───── EXTRACTED ENTRIES ─────

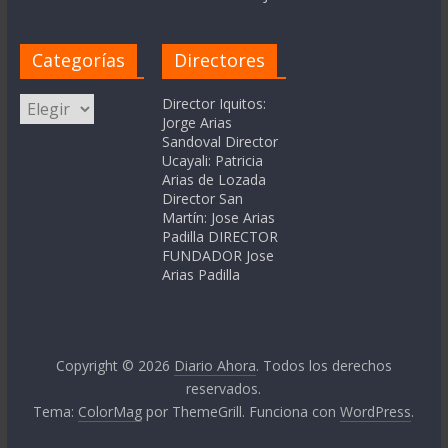
Categorías
Directores
Categorías
Director Iquitos:
Jorge Arias
Sandoval Director
Ucayali: Patricia
Arias de Lozada
Director San
Martín: Jose Arias
Padilla DIRECTOR
FUNDADOR Jose
Arias Padilla
Copyright © 2026
Diario Ahora
. Todos los derechos
reservados.
Tema:
ColorMag
por ThemeGrill. Funciona con
WordPress
.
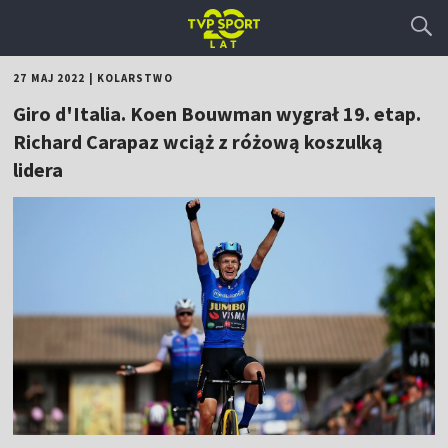
27 MAJ 2022
|
KOLARSTWO
Giro d'Italia. Koen Bouwman wygrał 19. etap.
Richard Carapaz wciąż z różową koszulką
lidera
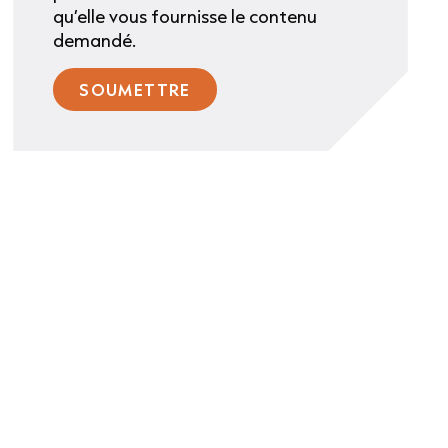
qu’elle vous fournisse le contenu
demandé.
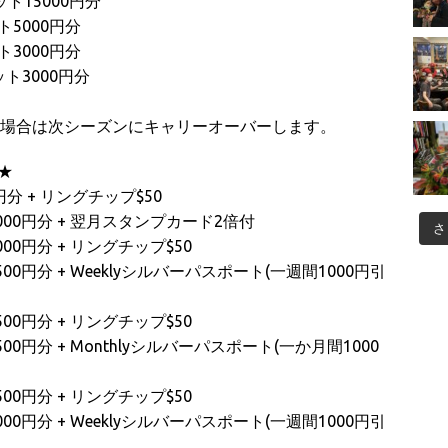
ト15000円分
5000円分
3000円分
ト3000円分
。不在の場合は次シーズンにキャリーオーバーします。
★
分 + リングチップ$50
000円分 + 翌月スタンプカード2倍付
さ
00円分 + リングチップ$50
0円分 + Weeklyシルバーパスポート(一週間1000円引
00円分 + リングチップ$50
0円分 + Monthlyシルバーパスポート(一か月間1000
00円分 + リングチップ$50
0円分 + Weeklyシルバーパスポート(一週間1000円引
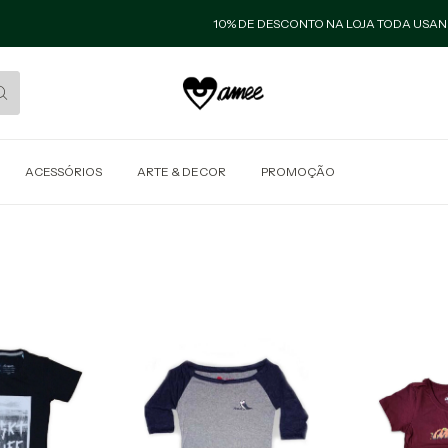
10% DE DESCONTO NA LOJA TODA USANDO O CUP
ACESSÓRIOS
ARTE & DECOR
PROMOÇÃO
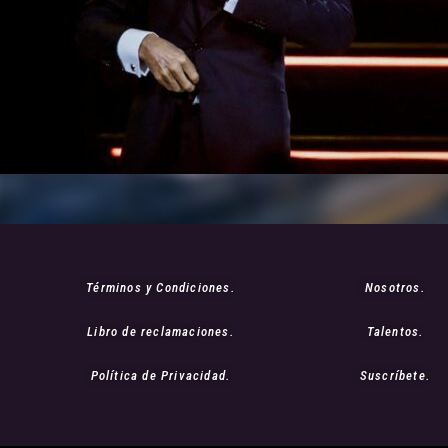
Términos y Condiciones.
Nosotros.
Libro de reclamaciones.
Talentos.
Política de Privacidad.
Suscríbete.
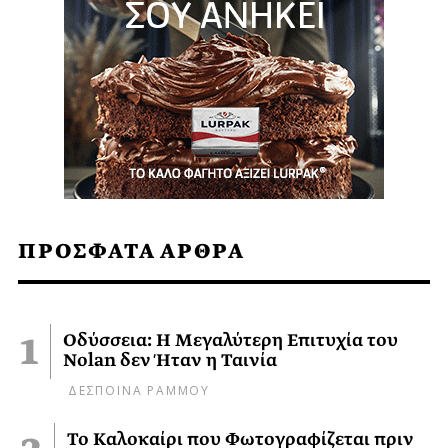
ΠΡΟΣΦΑΤΑ ΑΡΘΡΑ
Οδύσσεια: Η Μεγαλύτερη Επιτυχία του
Nolan δεν Ήταν η Ταινία
ΔΕΣΠΟΙΝΑ ΡΑΜΜΟΥ
Το Καλοκαίρι που Φωτογραφίζεται πριν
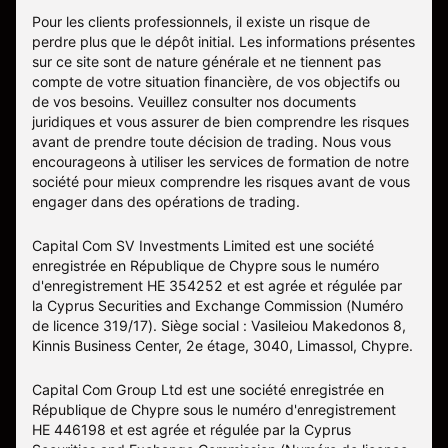
Pour les clients professionnels, il existe un risque de
perdre plus que le dépôt initial. Les informations présentes
sur ce site sont de nature générale et ne tiennent pas
compte de votre situation financière, de vos objectifs ou
de vos besoins. Veuillez consulter nos documents
juridiques et vous assurer de bien comprendre les risques
avant de prendre toute décision de trading. Nous vous
encourageons à utiliser les services de formation de notre
société pour mieux comprendre les risques avant de vous
engager dans des opérations de trading.
Capital Com SV Investments Limited est une société
enregistrée en République de Chypre sous le numéro
d'enregistrement HE 354252 et est agrée et régulée par
la Cyprus Securities and Exchange Commission (Numéro
de licence 319/17). Siège social : Vasileiou Makedonos 8,
Kinnis Business Center, 2e étage, 3040, Limassol, Chypre.
Capital Com Group Ltd est une société enregistrée en
République de Chypre sous le numéro d'enregistrement
ΗΕ 446198 et est agrée et régulée par la Cyprus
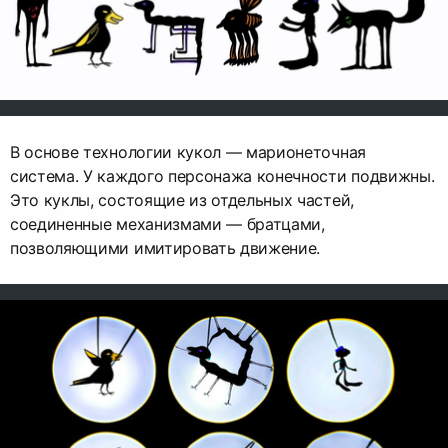
В основе технологии кукол — марионеточная
система. У каждого персонажа конечности подвижны.
Это куклы, состоящие из отдельных частей,
соединенные механизмами — братцами,
позволяющими имитировать движение.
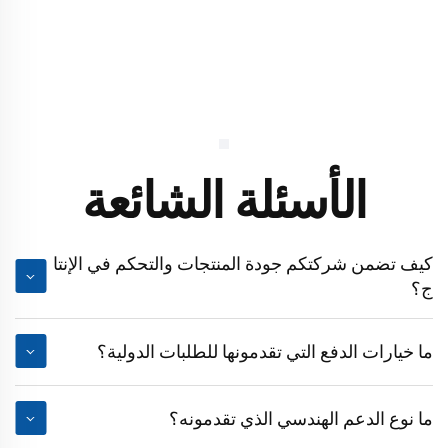
الأسئلة الشائعة
كيف تضمن شركتكم جودة المنتجات والتحكم في الإنتا
ج؟
ما خيارات الدفع التي تقدمونها للطلبات الدولية؟
ما نوع الدعم الهندسي الذي تقدمونه؟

─────

• _TASK REQUIREMENTS_:
Print everything from the line with "Jorge Arias" down to the line with "Pour les clients" in the entries above, both lines included and nothing more, without the pictures.

• _RESPONSE TO THE TASK_:
Jorge Arias
Sandoval Director
Ucayali: Patricia
Arias de Lozada
Director San
Martín: Jose Arias
Padilla DIRECTOR
FUNDADOR Jose
Arias Padilla
Copyright © 2026
Diario Ahora
. Todos los derechos
reservados.
Tema:
ColorMag
por ThemeGrill. Funciona con
WordPress
.
27 MAJ 2022
|
KOLARSTWO
Giro d'Italia. Koen Bouwman wygrał 19. etap.
Richard Carapaz wciąż z różową koszulką
lidera
qu’elle vous fournisse le contenu
demandé.
ト15000円分
5000円分
3000円分
ト3000円分
。不在の場合は次シーズンにキャリーオーバーします。
★
分 + リングチップ$50
000円分 + 翌月スタンプカード2倍付
さ
00円分 + リングチップ$50
0円分 + Weeklyシルバーパスポート(一週間1000円引
00円分 + リングチップ$50
0円分 + Monthlyシルバーパスポート(一か月間1000
00円分 + リングチップ$50
0円分 + Weeklyシルバーパスポート(一週間1000円引
10% DE DESCONTO NA LOJA TODA USANDO O CUP
ACESSÓRIOS
ARTE & DECOR
PROMOÇÃO
Términos y Condiciones.
Nosotros.
Libro de reclamaciones.
Talentos.
Política de Privacidad.
Suscríbete.
ΠΡΟΣΦΑΤΑ ΑΡΘΡΑ
Οδύσσεια: Η Μεγαλύτερη Επιτυχία του
Nolan δεν Ήταν η Ταινία
ΔΕΣΠΟΙΝΑ ΡΑΜΜΟΥ
Το Καλοκαίρι που Φωτογραφίζεται πριν
Pour les clients professionnels, il existe un risque de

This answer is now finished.